On all these issues the speech itself will be seen as not making sufficient progress. On the border arrangements between the Irish Republic and Northern Ireland, there was nothing new in the speech, and the UK position paper did not elicit a positive reaction in the negotiations. On citizens’ rights the positions on the role which the European Court of Justice and UK Courts will play in supervising the agreement are still far apart. On the ‘divorce bill,’ the two positions are still far apart on what the UK’s financial obligations are.

On transition, the EU negotiators will not want this to be seen as an arbitrary lengthening of the negotiations for two years beyond that envisaged by Article 50. A phrase I hear frequently in Brussels is “A transition to what? We cannot persist in having uncertainty. The UK needs to decide what it wants after Brexit.’

A Transition to What? 

The Prime Minister was clear that what the UK wants is a bespoke Free-Trade Agreement (FTA) which is Canada+, i.e. the EU-Canada trade deal is not sufficient to support the deep trading relationship that we have with the EU in both goods, and particularly services. Indeed existing FTAs do not tend to allow the same access as membership of the Single Market does, and for a UK economy which is 80% dependent on services an FTA is a very poor substitute for membership of the Single Market and the Customs Union. As  I and other commentators have pointed out repeatedly, this form of ‘hard Brexit’ will cause serious economic damage.

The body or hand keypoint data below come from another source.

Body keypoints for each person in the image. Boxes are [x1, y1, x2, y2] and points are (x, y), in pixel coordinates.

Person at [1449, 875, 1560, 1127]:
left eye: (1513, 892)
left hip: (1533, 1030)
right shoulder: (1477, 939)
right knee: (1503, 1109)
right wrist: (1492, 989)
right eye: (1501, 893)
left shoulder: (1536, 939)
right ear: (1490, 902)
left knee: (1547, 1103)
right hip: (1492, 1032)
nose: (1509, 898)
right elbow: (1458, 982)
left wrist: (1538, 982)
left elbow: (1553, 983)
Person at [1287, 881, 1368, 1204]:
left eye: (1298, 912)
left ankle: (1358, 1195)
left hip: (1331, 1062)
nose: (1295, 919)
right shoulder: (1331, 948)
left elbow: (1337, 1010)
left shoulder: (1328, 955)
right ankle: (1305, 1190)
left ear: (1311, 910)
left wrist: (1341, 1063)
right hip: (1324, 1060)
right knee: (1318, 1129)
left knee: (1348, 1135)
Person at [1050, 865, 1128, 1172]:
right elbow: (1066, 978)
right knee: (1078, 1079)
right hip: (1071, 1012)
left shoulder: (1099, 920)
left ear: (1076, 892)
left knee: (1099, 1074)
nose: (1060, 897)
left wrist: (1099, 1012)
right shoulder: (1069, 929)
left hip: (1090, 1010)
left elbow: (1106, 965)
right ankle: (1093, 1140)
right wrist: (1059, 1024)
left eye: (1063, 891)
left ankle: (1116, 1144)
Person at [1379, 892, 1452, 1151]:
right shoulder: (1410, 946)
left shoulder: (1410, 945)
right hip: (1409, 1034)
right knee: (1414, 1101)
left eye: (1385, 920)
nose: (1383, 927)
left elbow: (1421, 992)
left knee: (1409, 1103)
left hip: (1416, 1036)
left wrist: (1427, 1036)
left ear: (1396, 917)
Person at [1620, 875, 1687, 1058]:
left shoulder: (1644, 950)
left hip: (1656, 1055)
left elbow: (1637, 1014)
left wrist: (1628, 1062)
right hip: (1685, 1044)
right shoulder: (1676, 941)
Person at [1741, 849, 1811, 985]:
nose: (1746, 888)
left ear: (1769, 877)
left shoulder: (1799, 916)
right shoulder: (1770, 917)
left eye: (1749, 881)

So you can see why the UK government wants more than this. The problem is that the EU will see this not as Canada+ but as EEA-: i.e. as cherry-picking getting all the benefits of the EEA Single Market without any of the obligations of subscribing to a single set of market rules supervised by the ECJ or EFTA Court, or adhering to the four freedoms.

The speech, in essence, proposes some sort of bilateral supervision of the EU-UK trading relationship involving unfettered access to the single market. This will go down very badly with the EU27. I cannot see how they would agree to this. Simply promising that UK regulations won’t diverge from EU ones as suggested in the speech will not persuade the EU to allow unfettered access to the Single Market where 27 members plus other countries in the EEA play by one set of rules and we don’t. Even if one believes that the EU will agree to a Canada+/EEA- deal, it is heroic to assume that all this can be negotiated in around two years plus what remains of the article 50 negotiation period.

Where now?

The speech of itself will not unblock the negotiations. France’s President Macron reacted immediately by saying that progress on the three key issues of phase 1 of the negotiations must be made before the trade and other issues are addressed.

One important point which is not always understood in the UK is that the EU see Brexit as mainly the UK’s problem rather than a shared problem. In part, this is because the EU27 have other internal priority issues to address. The statement that we never felt like an integral part of the EU may harden attitudes in the EU27, and will also be seen as insensitive to the many UK citizens who disagree fundamentally with this sentiment, and to those parts of the UK who voted differently.

My view is that the speech by itself does not reduce the risk of a Brexit ‘cliff-edge’, which would be economically disastrous for the UK. Some of us warned about this risk recently.

To avoid this, more detail is needed and rapid progress on the issues in phase 1 of the negotiation must be made. Even if that happens, the gap in the positions on the future framework remains wide.

What is most depressing is that many of the elements of the speech still address a fractured domestic political audience rather than tensioning the UK position against the EU27’s objectives. In the turbulent politics of Renaissance Florence its ruler Lorenzo de’Medici allegedly said that “When I go more than ten miles out of the city, the love and loyalty of friends comes to an end.” Plus ça change.